“Açgözlülük
fakirliktir, kimseden bir şey beklememek de zenginliktir; kişi herhangi bir
şeye göz dikmediği zaman, o şeye muhtaç
değildir.”
Hz. Ömer (r.a.)
İhtiyacımız olandan daha fazlasını almak, sade ve
hafif bir hayat sürmemizi engeller. İhtiyaçlarımızı anlamaya, görmeye ve
onların bilincine varmaya başladıkça, boşluk bilincini, hayatımızın çıkışını ve
deneyimlerimizin doğuşunu anlamaya başlarız.

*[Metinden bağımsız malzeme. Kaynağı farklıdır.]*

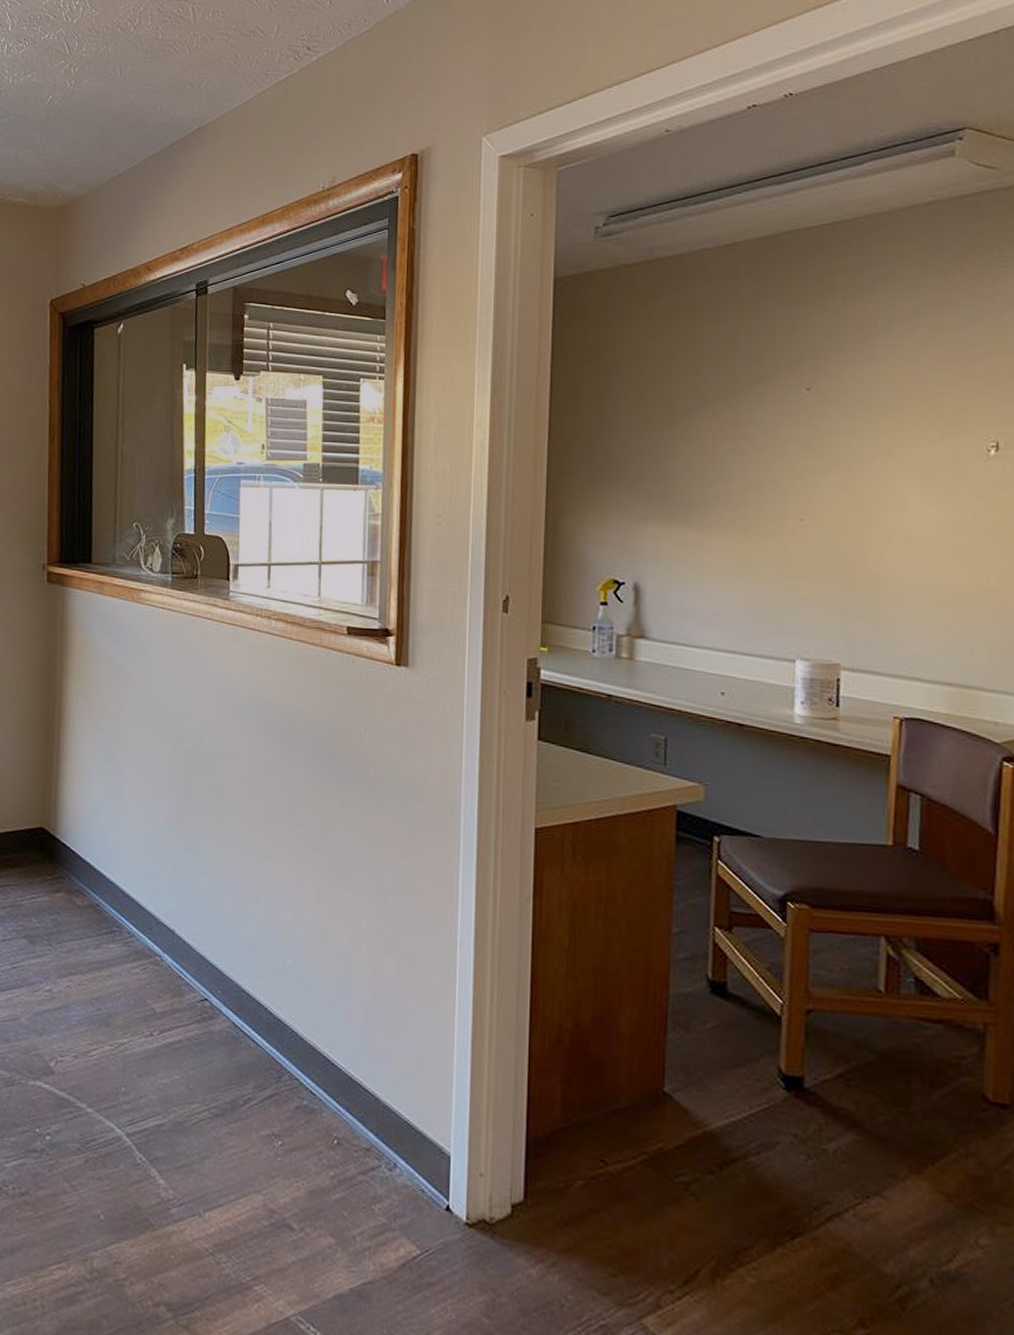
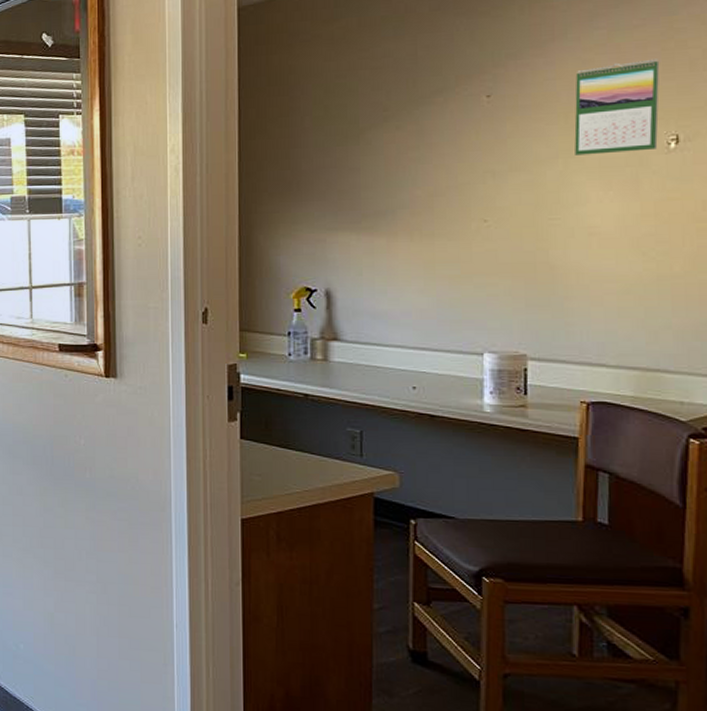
calendar: none [894,362,982,457] -> present [574,58,660,155]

İhtiyaçlarımız, bizim hareket, yaratıcılık ve empati
kabiliyetimizin temelini oluşturur. İhtiyaçlar ve arzular arasındaki farkı çok
iyi anlamak, ihtiyaçlarımızı belirlememizi sağlar, kendimizi ve benliğimizi
tanımlamamızı sağlar.
Şu dönemde ise tam bir doymazlık içinde, deneyimden
yoksun, varlığımızın bilincini hiçe sayarak yaşamaya çaba gösteriyoruz. Yoga,
doyumsuzluğumuza, arzularımıza, düşüncelerimize, kendi içimize dönüp bakmamızı
sağlar. İçimize her döndüğümüzde ayırt etmeye, farkındalık ile sorgulamaya,
sorgulamanın sonunda seçim yapmaya, seçimin sonunda da özümüze varmaya
başlarız. Her sorgulama sonunda, yaptıklarımızın sonucunun, aslında sadece bizi
değil, bütün evreni etkilediğini fark ederiz. Benzersiz deneyimlerimizin evrene
neler kattığını ve bunların geri dönüşümünü ve içine kattığımız anlayışı
kavramaya başlarız.
Her nefes alış verişimizde, evrene değişik ses ve
eşsiz bilgiler yaymanın yanı sıra, evrendeki bütün canlıları etkileyen
titreşimler yaydığımızı fark ederiz. Bu
yaydığımız titreşimlerin, organlarımızda ve diğer canlıların organlarında masaj
etkisi yapmanın yanı sıra vücudun bütün dokularına, sinir hücrelerine, kan
dolaşımına kadar etki yaptığını ve kan dolaşımının dokularda ve buna bağlı
organlarında güçlü etkiler uyandırdığını gözlemlemeye başlarız.
Bütün bu içten birbirine bağlı sistemde kendimizin
olmadığını, hepimizin aslında bir nefeste soluduğumuzu ve her deneyimin bütün
varoluşları kapsadığının bilincine varırız.